Sabah erkenden Batum’dan çıktım. Hesabı dünya haritası ile yaptığım için Batum ile Tiflis arasının bu kadar uzun olduğunu tahmin etmemiştim. Tam 6 saatmiş. Saat üç gibi Tiflis’e geldim.

Tiflis çok büyük bir yer. Gürcistan’ın başkenti. Ayrıca ipek yolunun bir durağı ve Bakü-Tiflis-Ceyhan boru hattının merkezi.


Otogara indim. Her şey karmaşık ve çok kalabalık. Atladım taksiye ve merkeze gittim. Eski Tiflis dedikleri yerde bir otel buldum. Biraz dinlenip kısa bir şehir turu attım.


Ertesi sabah meşhur kırmızı otobüslere bindim ve şehri dolaştım. Tiflis Devlet Tiyatrosu, Tiflis Sanat Müzesi, Tiflis Tarih Müzesi, Kasveti Kilisesi, Barış Köprüsü, Anchiskhati Bazilikası, Rusavelli Caddesi ve bol miktarda kilise, heykel ve buna benzer gezilecek yerler var. Tam gezmek belki haftalar alır. Tiflis de Batum kadar güzel bir yer. Gezi planı yapan arkadaşlar mutlaka Gürcistan’ı düşünün.

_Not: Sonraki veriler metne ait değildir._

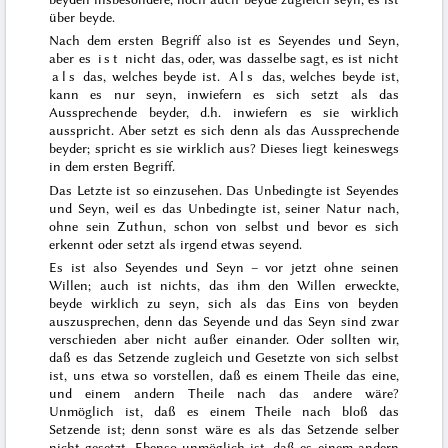
über beyde.
Nach dem ersten Begriff also ist es Seyendes und Seyn,
aber es
ist
nicht das, oder, was dasselbe sagt, es ist nicht
als
das, welches beyde ist.
Als
das, welches beyde ist,
kann es nur seyn, inwiefern es sich setzt als das
Aussprechende beyder, d.h. inwiefern es sie wirklich
ausspricht. Aber setzt es sich denn als das Aussprechende
beyder; spricht es sie wirklich aus? Dieses liegt keineswegs
in dem ersten Begriff.
Das Letzte ist so einzusehen. Das Unbedingte ist Seyendes
und Seyn, weil es das Unbedingte ist, seiner Natur nach,
ohne sein Zuthun,
schon von selbst und bevor es sich
erkennt oder setzt als irgend etwas seyend.
Es ist also Seyendes und Seyn – vor jetzt ohne seinen
Willen; auch ist nichts, das ihm den Willen erweckte,
beyde wirklich zu seyn, sich als das Eins von beyden
auszusprechen, denn das Seyende und das Seyn sind zwar
verschieden aber nicht außer einander. Oder sollten wir,
daß es das Setzende zugleich und Gesetzte von sich selbst
ist, uns etwa so vorstellen, daß es einem Theile das eine,
und einem andern Theile nach das andere wäre?
Unmöglich ist, daß es einem Theile nach bloß das
Setzende ist; denn sonst wäre es als das Setzende selber
nicht gesetzt. Ebenso unmöglich ist, daß es einem andern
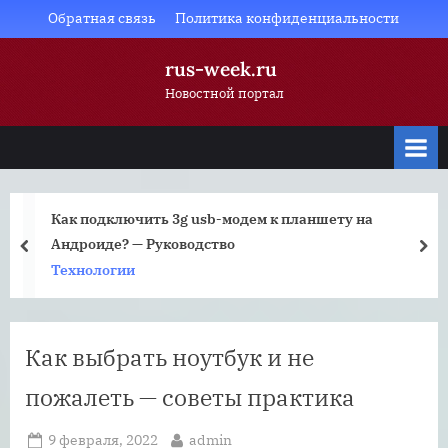
Skip
Обратная связь
Политика конфиденциальности
to
rus-week.ru
content
Новостной портал
Как подключить 3g usb-модем к планшету на
Андроиде? — Руководство
prev
nex
Технологии
Как выбрать ноутбук и не
пожалеть — советы практика
Posted
By
9 февраля, 2022
admin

Tabi ki teleferiğe binmeden olmaz. Bir de şehri yukarıdan görmek gerekir.



Gürcistan’da Rusları pek sevmiyorlar. Yıllarca süren savaş bitse de içlerinde bir miktar kalıntı kalmış. Sanki kuzeyde bir ülke yokmuş gibi davranıyorlar. Biraz zor oldu ama sorup soruşturup, tek bir kapı olduğunu öğrendim. O da Kazbegi dağındaki yeni açılan Kazbegi sınır kapısı. Atladım Kazbegi (yeni adı Stepatsminda )minibüsüne.
Yolda gördüğüm manzaraları anlatmaya kelimeler yetmez. Fotoğraflar aşağıda.





4 saat sonra 5074 mt yüksekliğindeki Kazbegi’ye geldim. Çadır kuracağım yeri ayarladım ve şimdi karşımda 7-8 bin yüksekliğindeki karı erimemiş dağ manzarası eşliğinde yazımı yazıyorum.

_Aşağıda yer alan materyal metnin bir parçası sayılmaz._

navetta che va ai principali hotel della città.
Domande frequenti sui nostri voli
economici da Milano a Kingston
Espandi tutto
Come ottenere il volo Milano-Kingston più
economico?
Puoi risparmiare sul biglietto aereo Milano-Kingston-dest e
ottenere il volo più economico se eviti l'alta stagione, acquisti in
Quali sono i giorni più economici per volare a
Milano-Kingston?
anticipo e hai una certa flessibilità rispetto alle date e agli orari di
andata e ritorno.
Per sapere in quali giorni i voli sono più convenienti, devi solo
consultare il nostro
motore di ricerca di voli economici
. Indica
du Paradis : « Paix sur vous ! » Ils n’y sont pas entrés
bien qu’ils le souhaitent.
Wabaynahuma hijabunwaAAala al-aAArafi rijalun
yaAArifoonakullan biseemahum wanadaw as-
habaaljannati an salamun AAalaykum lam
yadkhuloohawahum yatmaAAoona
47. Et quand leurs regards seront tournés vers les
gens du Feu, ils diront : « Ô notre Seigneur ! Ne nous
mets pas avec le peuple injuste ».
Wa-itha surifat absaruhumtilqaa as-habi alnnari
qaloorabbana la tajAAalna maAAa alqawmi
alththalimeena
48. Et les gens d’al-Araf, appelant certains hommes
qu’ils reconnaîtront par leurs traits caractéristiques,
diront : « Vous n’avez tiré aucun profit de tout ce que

Kazbegi gerçekten mükemmel bir yer. Bakmayın dağ olduğuna burası büyük şehirden daha medeni. Etrafa bir dünya turistler, dağcılar, gezginler var. Herkes yiyor içiyor eğleniyor.
Not: Gürcistan’da da Hindistan da olduğu gibi her yerden inek çıkabiliyor. Kimsede yadırgamıyor. Durup geçmesini bekliyor.
Not: Tiflis’te metro durakları çok değişik. İki saat metro durağı ararken karşıma bir Azeri genç çıktı. Süper Türkçe mutlu son. Durağıma kadar götürdü.
Not: Kazbegi’de kaldığım Nunu’s guesthouse da çalışan az İngilizcesi olan kadına iki saat derdimi anlatmaya çalışırken. Türk olduğumu öğrendi. Sonrasına sular seller gibi Türkçe konuştuk. Kadın 9 sene İstanbul’da yaşamış bir Kazbegiliymiş. Diksiyonu fevkalade 🙂
Onur sen muhakkak Gastronomi’ye de girerdin, hala bekliyorum. Gürcistanı hiç şarap içmeden mi geçeceksin?
Amca girecek o kadar çok konu var ki. Zaman kısa oradan oraya, hem yaz hem sitede yayınla hem de gez. Hepsi bir den zor oluyor. Burada millet sabah akşam içiyor. Ben de denedim tabi gürcü şarabı, gürcü birası hemde çok ucuz ve her yerde bulunuyor. Yiyecekleride Karadeniz mutfağına benziyor. Bol yağlı. Geldiğimde bunların meşhur bir pidesini yedim. Sonrasında iki gün bir şey yiyemedim. Hiç açlıkta hissetmedim. İşime geldi yemek parasından yırttım 🙂
Evet ya, bu işin bir de ekonomik boyutu var. Bu seyahat için bir sponsor mu ayarlamak lazımdı ne?
Çıkmadan baktım. Bir kaç çeşit sektörlerdeki firmalara akillarının ucundan bile geçmiyor.